> **TASK SET**:
#1 Switch "primordial" to "ancient" in the New Horizons article, and give the passage again, starting with "New Horizons launched" and going on through "investigator Alan Stern.".
#2 Resume the New Horizons article after its final sentence, carrying on in the same style.

> **TEXT EXCERPT**:
_ _ _ _ _

The NASA probe New Horizons sent back signals from the celestial object Ultima Thule some 6.5 billion kilometers from Earth, confirming it survived a historic flyby.
Applause and cheers broke out at mission control when the signals from New Horizons were confirmed on Tuesday. The probe's flyby of Ultima Thule marked a milestone as it became the most distant object ever explored by a space probe launched from Earth.
Engineers had to wait in nervous anticipation for hours as the signals travelled back to Earth following the flyby at 12:33 a.m. Once received, the signals confirmed that the flyby had taken place and that New Horizons was operating perfectly.
"We have a healthy spacecraft," mission operations manager Alice Bowman announced. "We have just completed the most distant flyby."
New Horizons launched in 2006 on a mission to explore Pluto, which it achieved in 2015. It then was repurposed to fly more than 1 billion miles beyond the dwarf planet to the Kuiper Belt, a region of space containing potentially billions of small objects left over from the formation of the solar system.
NASA scientists believe those objects, including Ultima Thule, could hold keys to understanding planetary formation.
"What we'll very soon learn about this primordial building block of our solar system will exponentially expand our knowledge of this relatively unknown third region of space," said New Horizons principal investigator Alan Stern.
Stern and other members of the team at Johns Hopkins University's Applied Physics Laboratory, which NASA chose to carry out the mission, were very pleased with the performance of the nearly 13-year-old space probe.

_ _ _ _ _

> **RECORDED INFORMATION**:
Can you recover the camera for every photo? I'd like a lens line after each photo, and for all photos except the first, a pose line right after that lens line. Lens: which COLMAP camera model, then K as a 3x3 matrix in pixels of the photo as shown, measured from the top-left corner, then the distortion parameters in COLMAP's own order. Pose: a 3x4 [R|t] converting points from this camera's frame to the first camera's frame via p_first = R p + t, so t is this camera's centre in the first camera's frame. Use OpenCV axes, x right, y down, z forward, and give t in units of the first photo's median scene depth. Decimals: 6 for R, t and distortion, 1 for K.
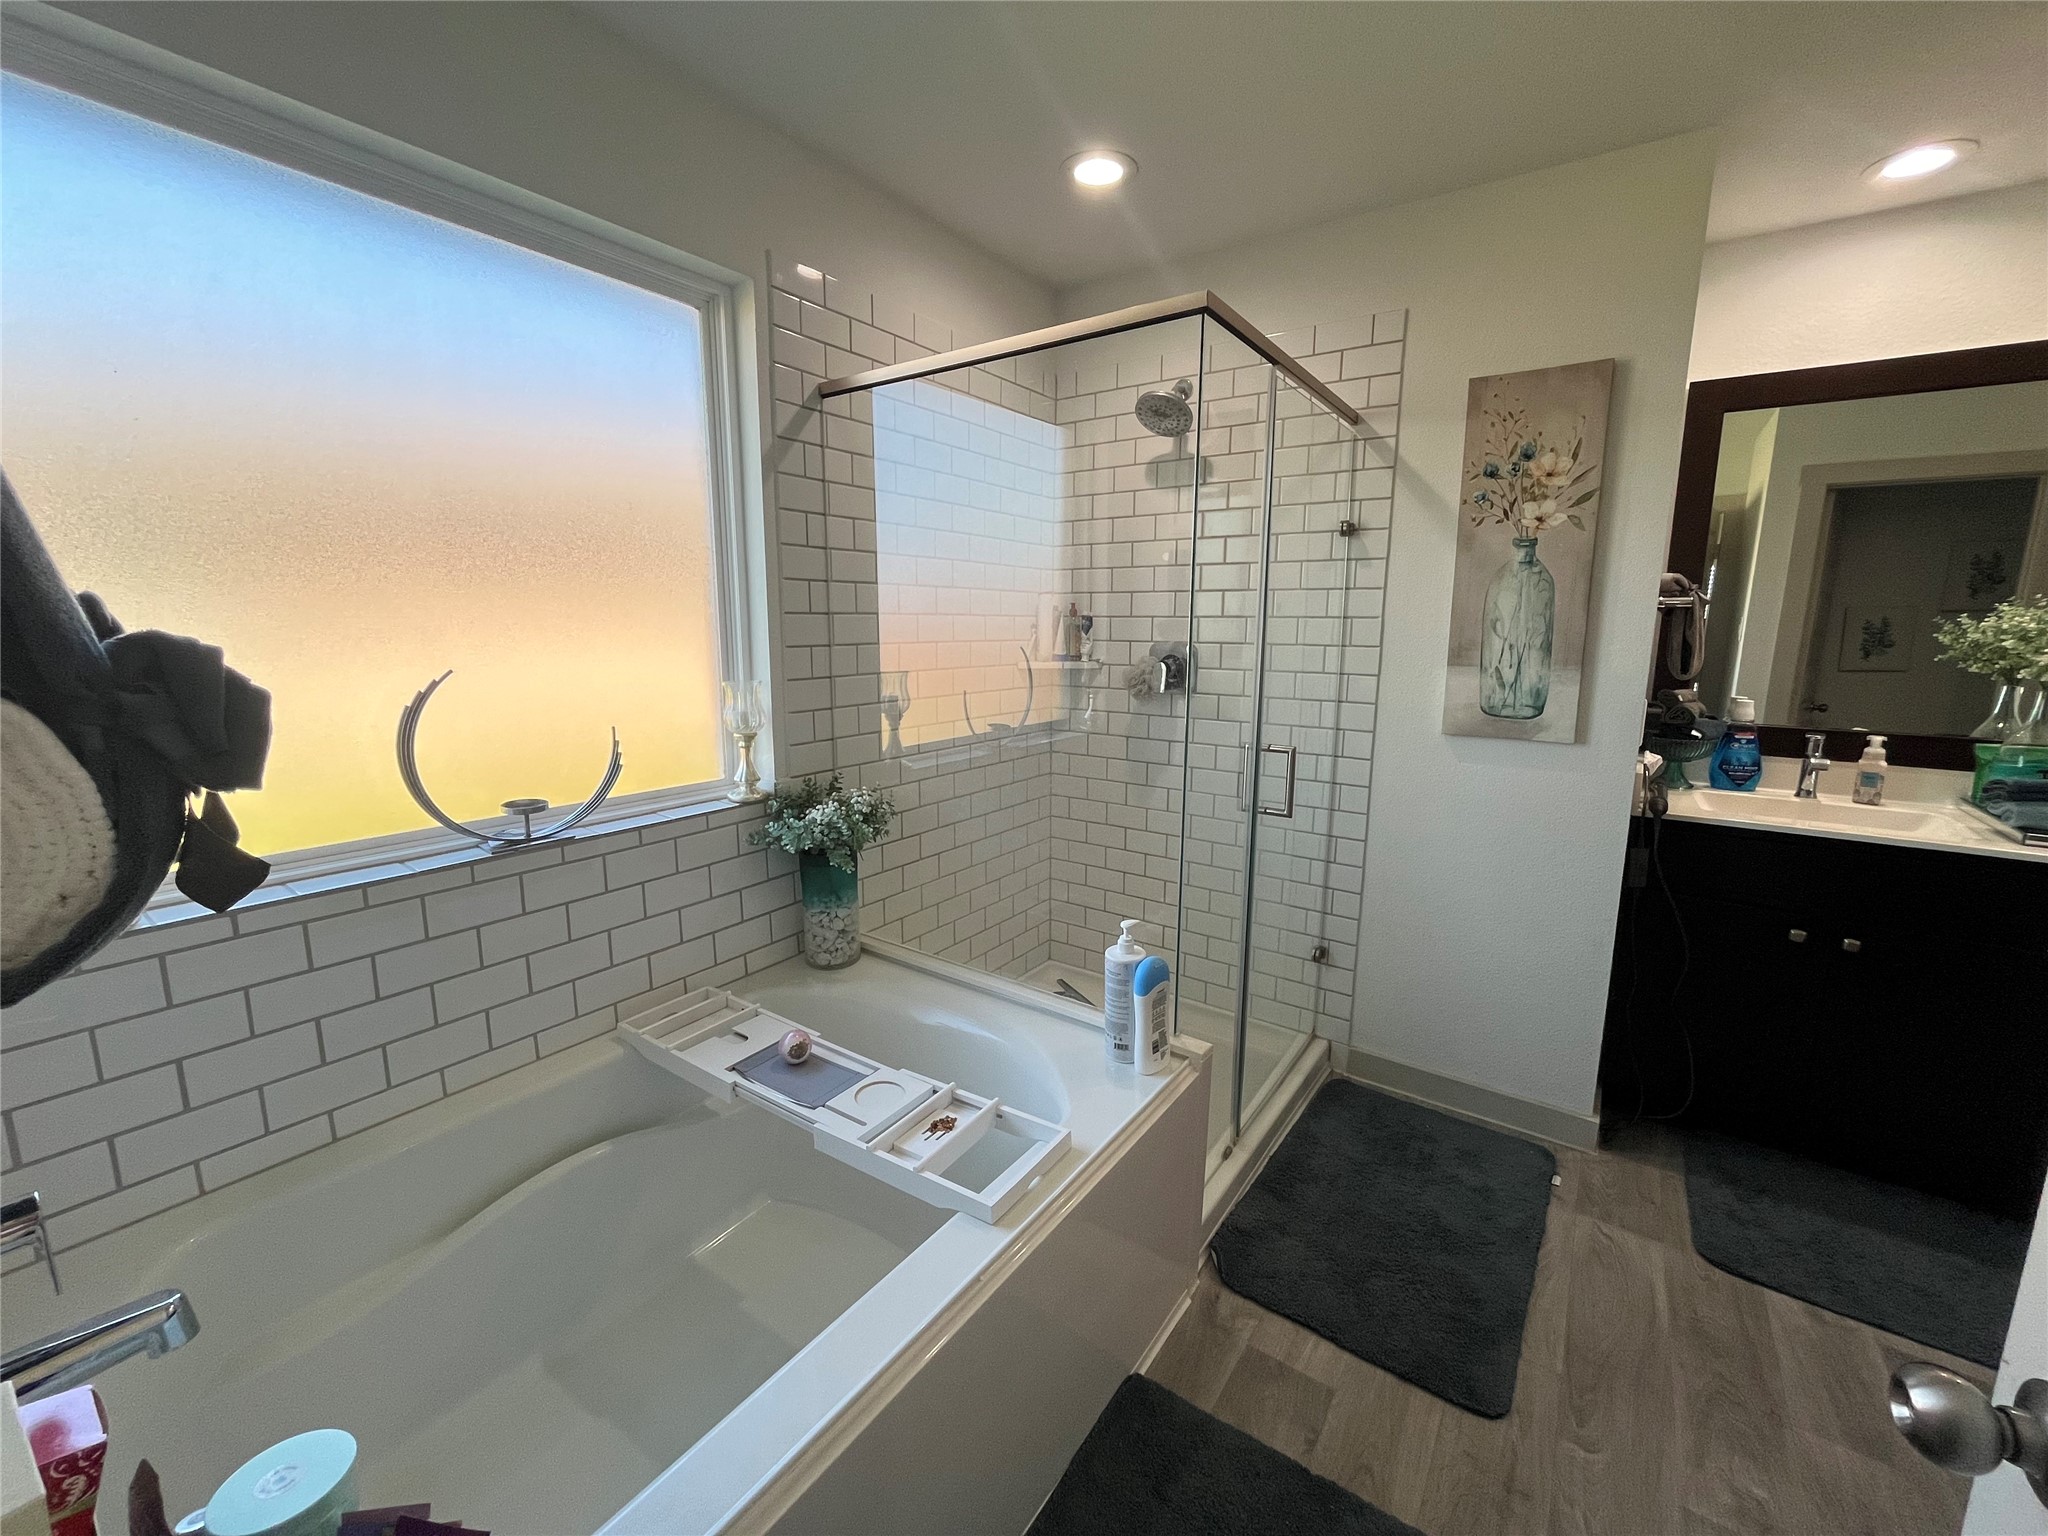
lens RADIAL K [[822.1, 0, 1028.9], [0, 822.1, 763.2], [0, 0, 1]] dist [-0.000153, -0.000132]
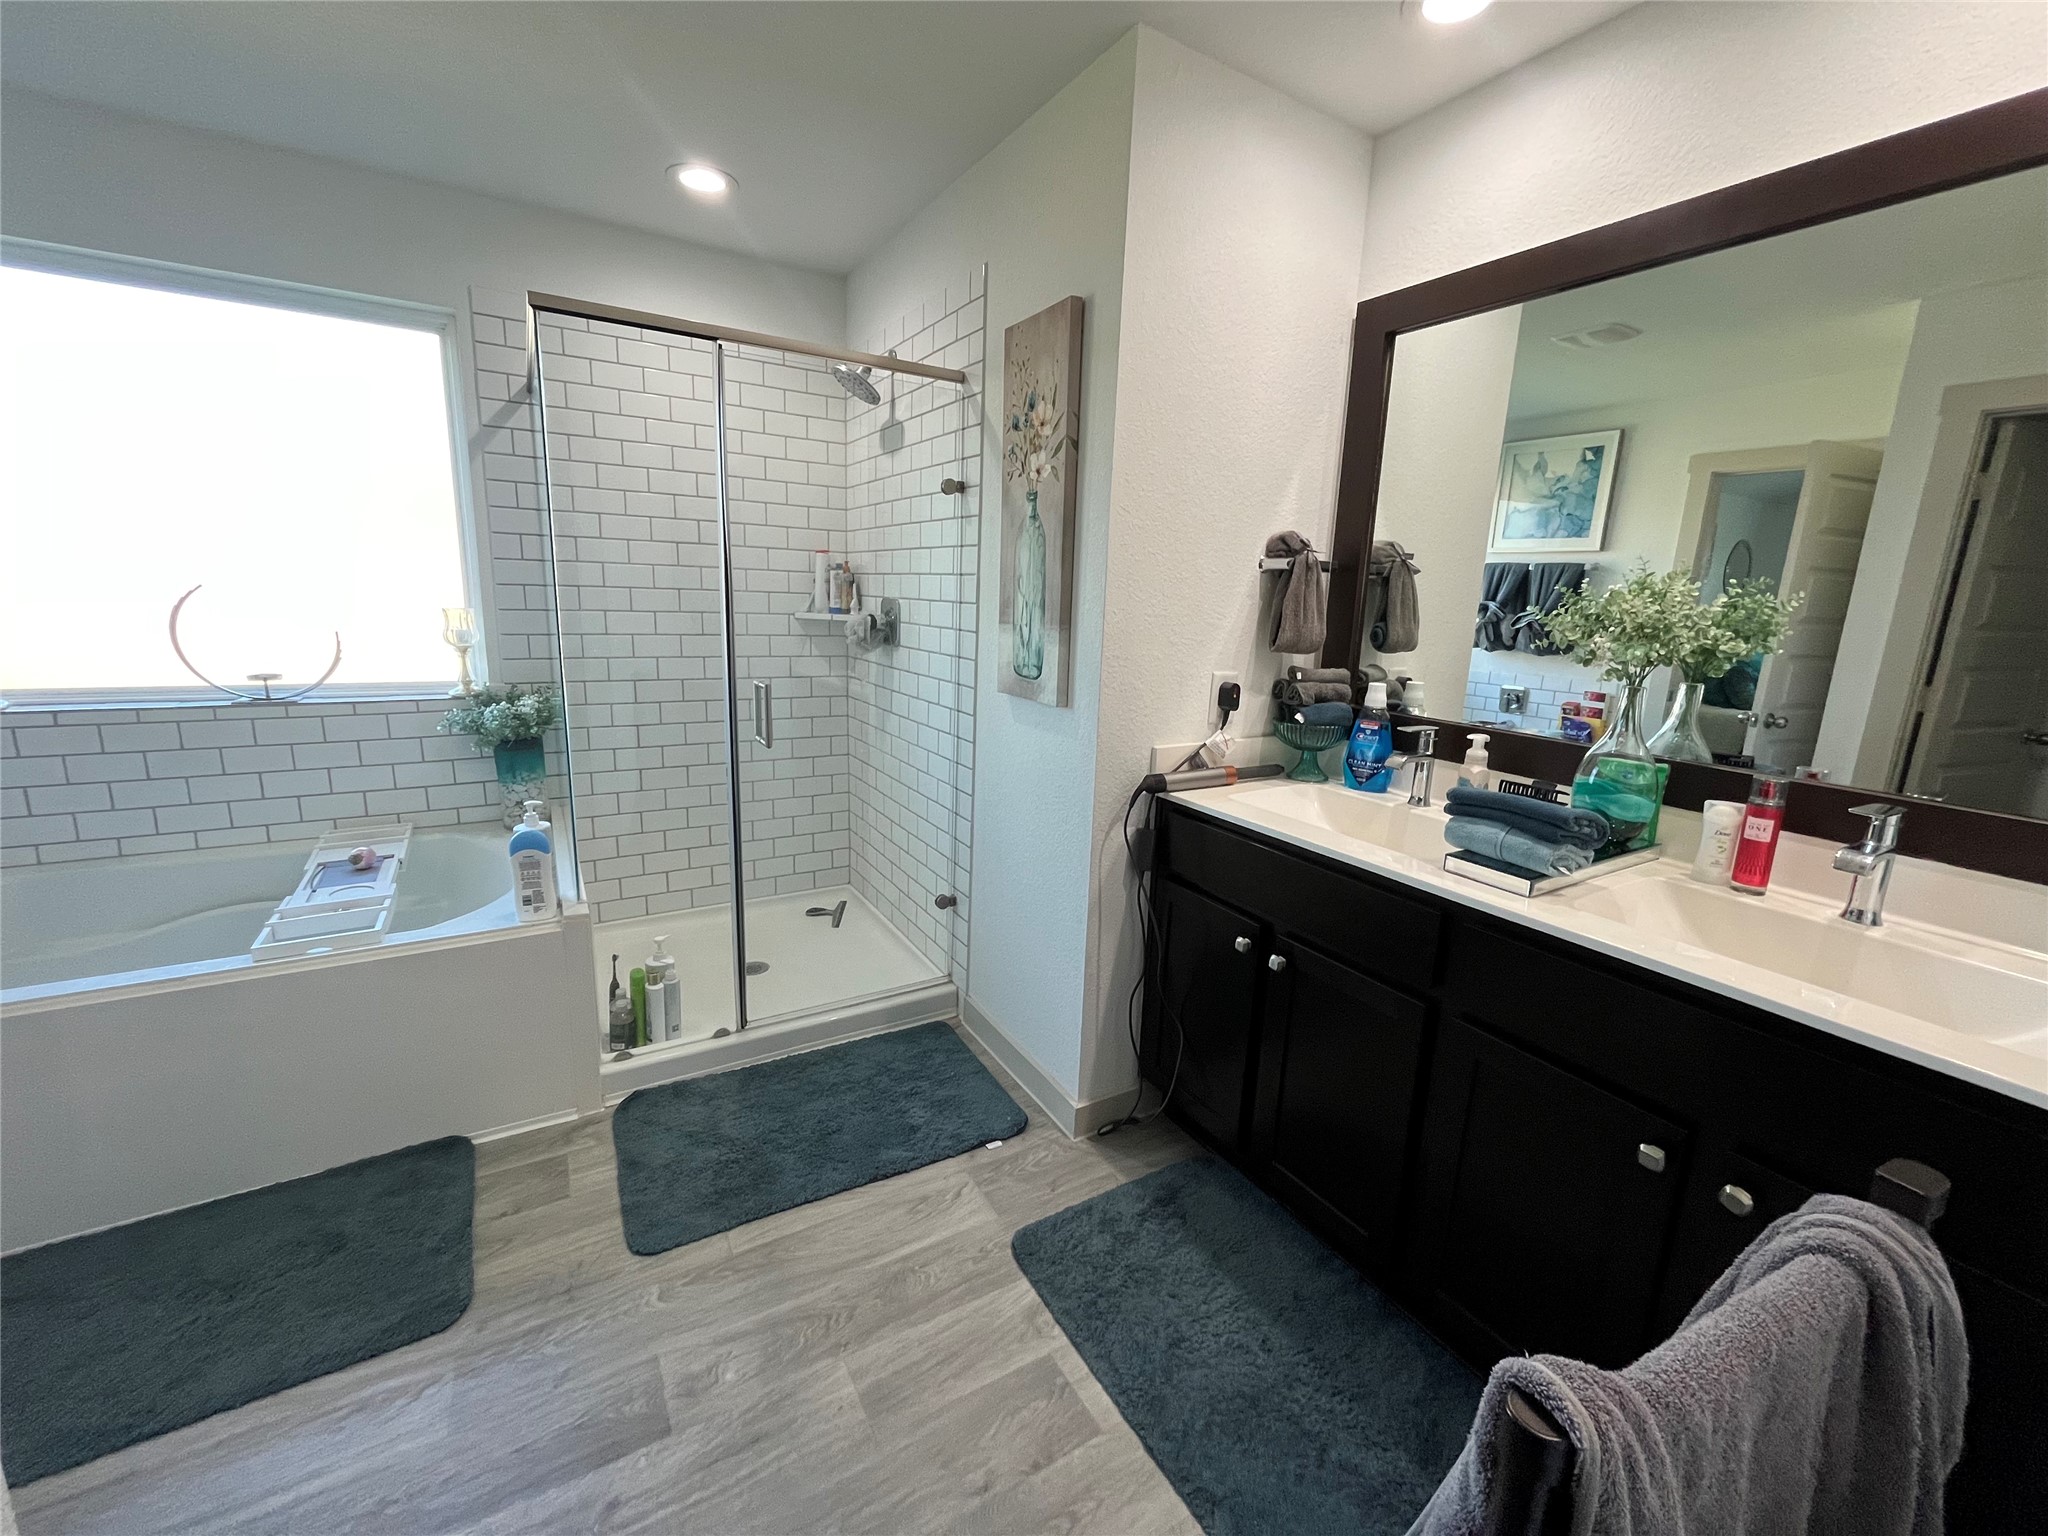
lens RADIAL K [[822.1, 0, 1022.1], [0, 822.1, 761.6], [0, 0, 1]] dist [-0.000153, -0.000132]
pose [[0.914524, 0.108165, -0.389802, 1.003280], [-0.098967, 0.994132, 0.043671, 0.001820], [0.392238, -0.001360, 0.919863, 0.102685]]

_ _ _ _ _

> **ANSWERS BY ITEM NUMBER**:
#1
New Horizons launched in 2006 on a mission to explore Pluto, which it achieved in 2015. It then was repurposed to fly more than 1 billion miles beyond the dwarf planet to the Kuiper Belt, a region of space containing potentially billions of small objects left over from the formation of the solar system.
NASA scientists believe those objects, including Ultima Thule, could hold keys to understanding planetary formation.
"What we'll very soon learn about this ancient building block of our solar system will exponentially expand our knowledge of this relatively unknown third region of space," said New Horizons principal investigator Alan Stern.

#2
"We did it again. It's fantastic," Stern said at a news conference. "The New Horizons team makes it look easy. It's not easy. The team spent three and a half years making sure everything went well. From everything we can tell they scored a 100 on the test."
NASA scientists believe Ultima Thule has been orbiting the sun undisturbed since its inception and is like a "time capsule" that might shed scientific insights into the origins of the solar system 4.5 billion years ago.
Data and images from the flyby are expected to begin coming in from New Horizons on Wednesday, Stern said. New Horizons took a series of pictures and other data measurements as it flew past Ultima Thule at around 51,500 kilometers per hour at a distance of around 3,500 kilometers.
A blurry image taken by New Horizons on its approach on Monday was shown during the news conference. It indicates Ultima Thule has an irregular "bilobate" shape, like a bowling pin, and that it is rotating like a propeller, said project scientist Hal Weaver. Its size is estimated at 35 kilometers long by 15 kilometers wide.
Weaver said later this week the team will be able to see clearer images revealing whether there are craters on Ultima Thule's surface and other details.
Stern said the science team expects to use the data to map the surface and look for satellites and rings around Ultima Thule, Stern said.
"The images coming down this week will already reveal the basic geology and structure" of Ultima Thule, Stern said, saying the documentation will begin right away. "We are going to begin writing our first paper next week."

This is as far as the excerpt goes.